Illenau

Die Illenau ist ein markantes Gebäude in Achern in Baden. Es war ursprünglich als Heil- und Pflegeanstalt konzipiert und wurde 1842 erbaut. Initiator dieser Irrenanstalt war der badische Arzt Christian Friedrich Wilhelm Roller. Die Anstalt war bis 1940 in Betrieb und wurde dann von den Nationalsozialisten im Rahmen der Aktion T4 aufgelöst und als Reichsschule für Volksdeutsche verwendet.

Aktion T4 ist eine nach 1945 gebräuchlich gewordene Bezeichnung für die systematische Ermordung von mehr als 70.000 Menschen mit körperlichen, geistigen und seelischen Behinderungen in Deutschland von 1940 bis 1941 unter Leitung der Zentraldienststelle T4. Diese Ermordungen waren Teil der Krankenmorde in der Zeit des Nationalsozialismus, denen bis 1945 über 200.000 Menschen zum Opfer fielen.

Neben rassenhygienischen Vorstellungen der Eugenik sind kriegswirtschaftliche Erwägungen während des Zweiten Weltkrieges zur Begründung der „Vernichtung lebensunwerten Lebens“ herangezogen worden. Gleichzeitig mit ersten kirchlichen Protesten wurden die Tötungen nach „Leerung“ ganzer Anstaltsteile von „Heil- und Pflegeanstalten“ (vor 1934 gewöhnliche Bezeichnung: „Irrenanstalt“) seit 1942 nicht mehr zentral, sondern weniger offensichtlich und dezentral fortgesetzt.[1]

„T4“ ist die Abkürzung für die Adresse der damaligen Zentraldienststelle T4 in Berlin: Tiergartenstraße 4. Zu Beginn der Aktion befand sich die Dienststelle im Columbushaus.[2]

Nach dem Zweiten Weltkrieg war die Anlage bis 1994 Kaserne für die französischen Streitkräfte, nach einigen Umbaumaßnahmen nutzt die Stadt Achern die Gebäude nun als Rathaus.

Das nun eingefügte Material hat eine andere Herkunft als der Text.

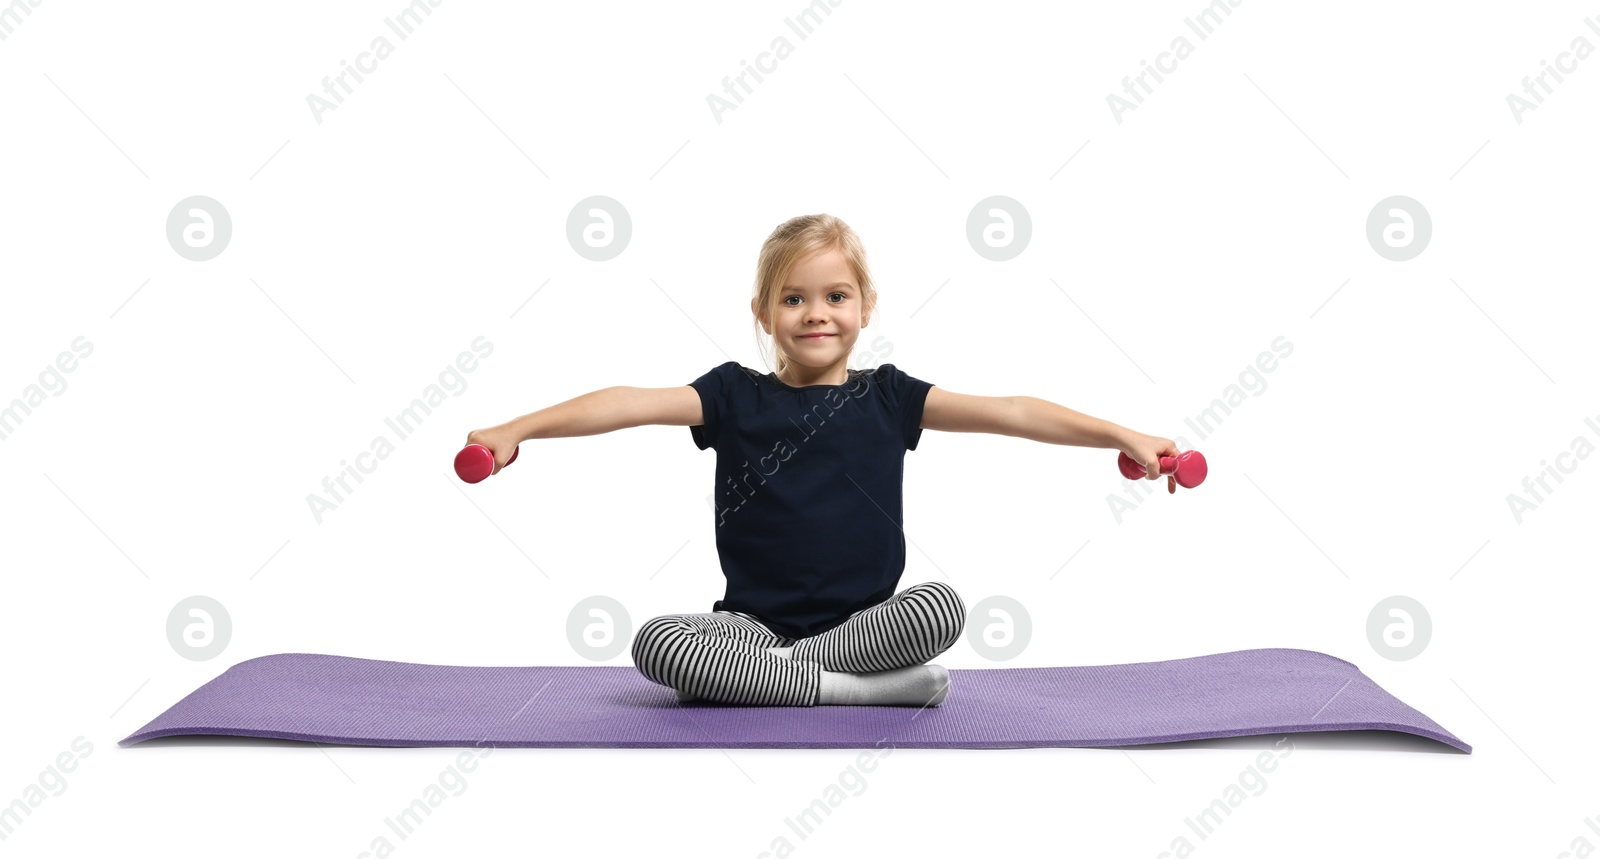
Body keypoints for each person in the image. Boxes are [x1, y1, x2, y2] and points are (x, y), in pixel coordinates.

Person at [463, 213, 1180, 708]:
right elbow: (627, 402)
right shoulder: (732, 396)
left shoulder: (890, 397)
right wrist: (518, 428)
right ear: (764, 310)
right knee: (658, 643)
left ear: (866, 306)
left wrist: (1121, 434)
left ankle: (762, 682)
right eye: (794, 298)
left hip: (868, 625)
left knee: (943, 607)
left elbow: (1015, 412)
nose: (816, 313)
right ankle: (857, 691)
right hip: (754, 626)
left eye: (836, 296)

Der Illenauer Waldfriedhof

Viele Ärzte, Pfleger und Pflegerinnen der ehemals Großherzoglich Badischen Landesirrenanstalt liegen auf dem Illenauer Waldfriedhof begraben, der im Jahre 1859 gegründet wurde und heute unter Denkmalschutz steht. Er liegt in einem kleinen Wald nahe der Anstalt, enthält eine Auswahl an seltenen, zum Teil fremdländischen Bäumen und ist von einem hohen Zaun umgeben. Den Eingang schmückt ein großes, kunstvoll geschmiedetes Eisentor. Das erste, was der Besucher zu sehen bekommt, ist eine mächtige Statue von Bertel Thorvaldsen, halb von Bäumen verdeckt, hinter einem großen Blumenbeet. Sie stellt den die Arme ausbreitenden Christus dar, der uns willkommen heißt. Der linke Weg führt vorbei an efeubewachsenen Gräbern zu ein paar Stufen, die hinaufführen zu einer Art Gräbergalerie. Die Gräber unterscheiden sich in Größe und Ausstattung. Die reichen Patienten der ersten Klasse haben prachtvolle Gräber mit Skulpturen erlesener Schönheit, liebevollen Inschriften und Einfriedungen kunstvoller Schmiedewerke. An die Mittellosen, die hier bestattet wurden, erinnern nur einfache Holzkreuze mit deren Namen, und selbst diese verblassten mit der Zeit bis zur Unkenntlichkeit. Es liegen Namenlose neben Adligen, Ärzte neben einem Hofschauspieler oder einem Hofmusikus und Pfleger neben einem Marschall oder einem russischen Offizier.